My father had broken his leg about the age of twelve and spent quite a bit of time in the hospital due to an infection. But as he recovered Nana, that was the name we used, would take him out to see the Washington Senators play when the games were in town. She would get in free on ladies day and dad, because he was on crutches got in free as well. They always sat behind third base and Nana was quite the baseball aficionado. Babe Ruth would have given dad an autographed ball but for the time Nana and the ump got into it. “Kill the umpire!” Was her favorite cry. The men always gave dad a bottle of soda pop and a bag of peanuts, sometimes a hotdog.
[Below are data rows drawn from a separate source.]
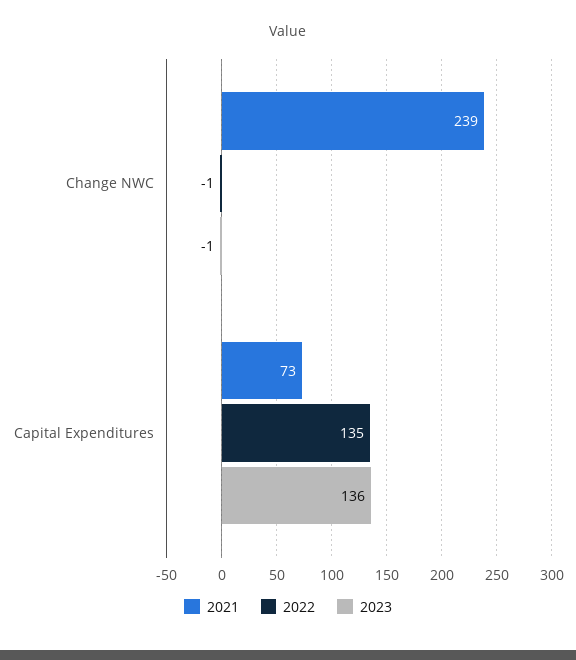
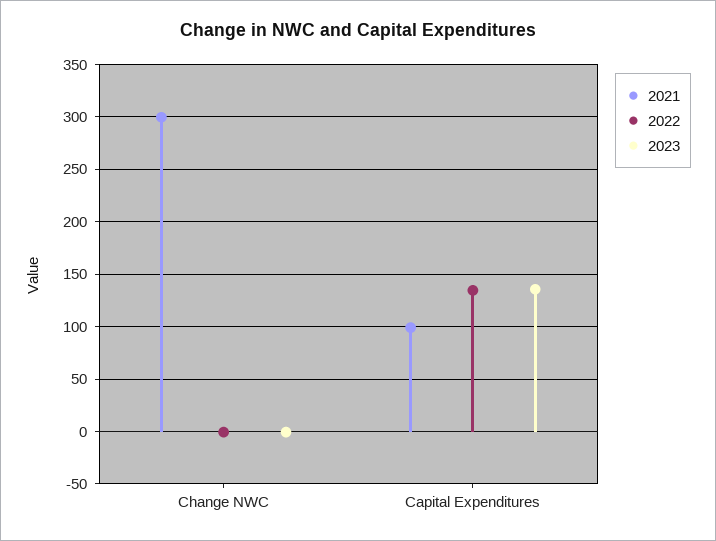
  {
    "2021": {
-     "Change NWC": 239,
+     "Change NWC": 300,
-     "Capital Expenditures": 73
+     "Capital Expenditures": 100
    },
    "2022": {
      "Change NWC": -1,
      "Capital Expenditures": 135
    },
    "2023": {
      "Change NWC": -1,
      "Capital Expenditures": 136
    }
  }

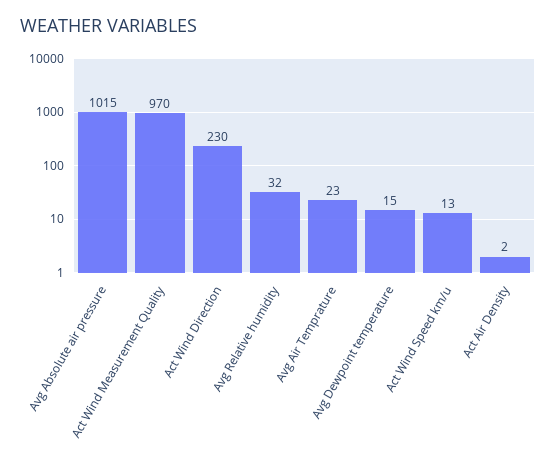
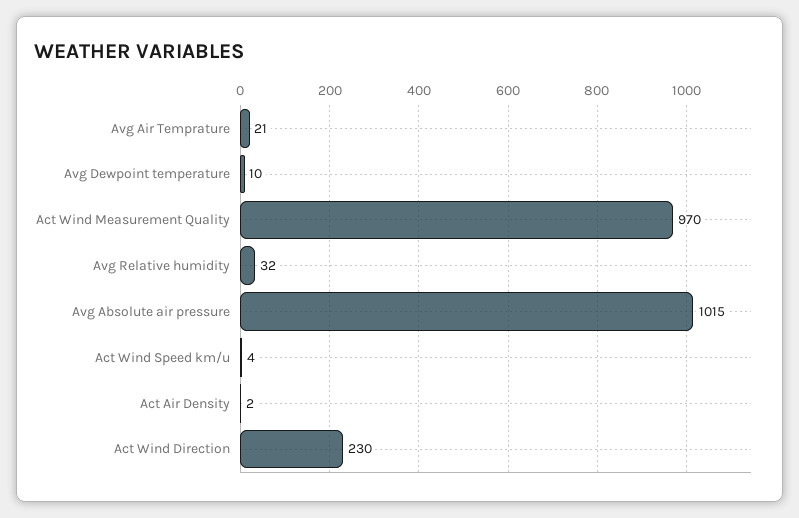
  {
    "Avg Absolute air pressure": 1015,
    "Act Wind Measurement Quality": 970,
    "Act Wind Direction": 230,
    "Avg Relative humidity": 32,
-   "Avg Air Temprature": 23,
+   "Avg Air Temprature": 21,
-   "Avg Dewpoint temperature": 15,
+   "Avg Dewpoint temperature": 10,
-   "Act Wind Speed km/u": 13,
+   "Act Wind Speed km/u": 4,
    "Act Air Density": 2
  }

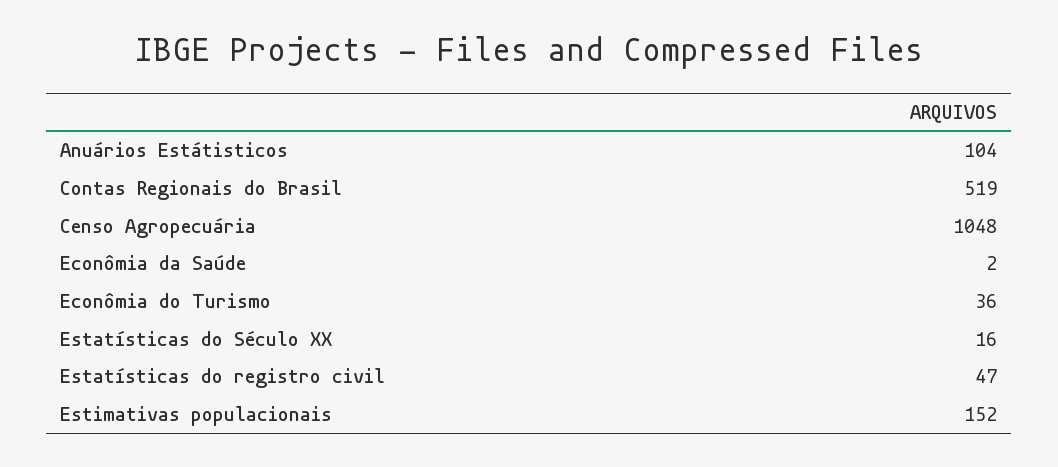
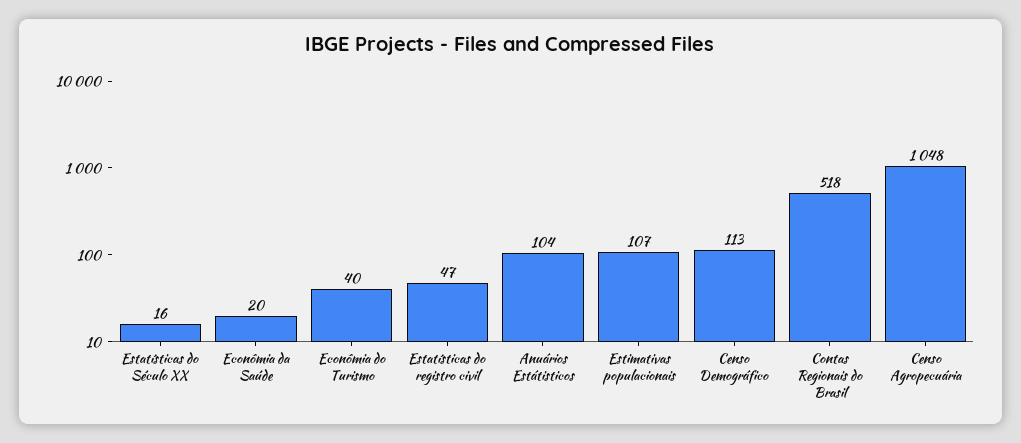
  {
    "Anuários Estátisticos": 104,
-   "Contas Regionais do Brasil": 519,
+   "Contas Regionais do Brasil": 518,
    "Censo Agropecuária": 1048,
-   "Econômia da Saúde": 2,
+   "Econômia da Saúde": 20,
-   "Econômia do Turismo": 36,
+   "Econômia do Turismo": 40,
    "Estatísticas do Século XX": 16,
    "Estatísticas do registro civil": 47,
-   "Estimativas populacionais": 152
+   "Estimativas populacionais": 107,
+   "Censo Demográfico": 113
  }

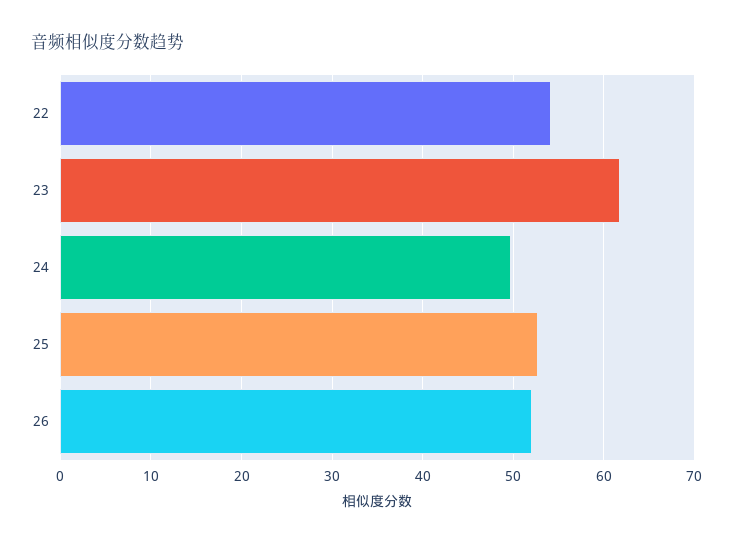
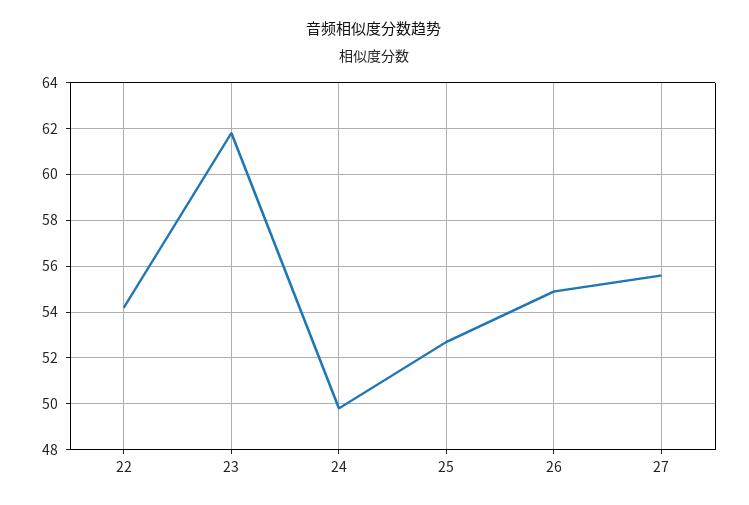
  {
    "22": 54,
    "23": 62,
    "24": 50,
    "25": 52.5,
-   "26": 52
+   "26": 55,
+   "27": 55.5
  }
Times were different then, a lot more friendly. He said her altercations with the umpires got to a point in one game that the ump came over and threatened personally throw her out of the stadium. I guess walking to Missouri next to a wagon puts a little iron in your spine.
True, kids now days don’t have the same chances I did or my father or his parents. My aunt taught me how to milk a cow, my uncle how to mow and rake hay. Automobiles and trucks were very simple to work on in my youth, unlike today where one needs twenty thousand dollars of electronic equipment just to see what is wrong with a vehicle. Of course I have seen a blaze of progress, unlike the present generations. To go from digging ditches to climbing poles as a lineman to working in electronics, to design of computers and information nets and writing computer programs, well, that covers quite a range of technology. Funny, we still have the automatic transmission, it’s standard where once it was a luxury. Now the stick shift i8s all the rage and costs more. what will they think of next?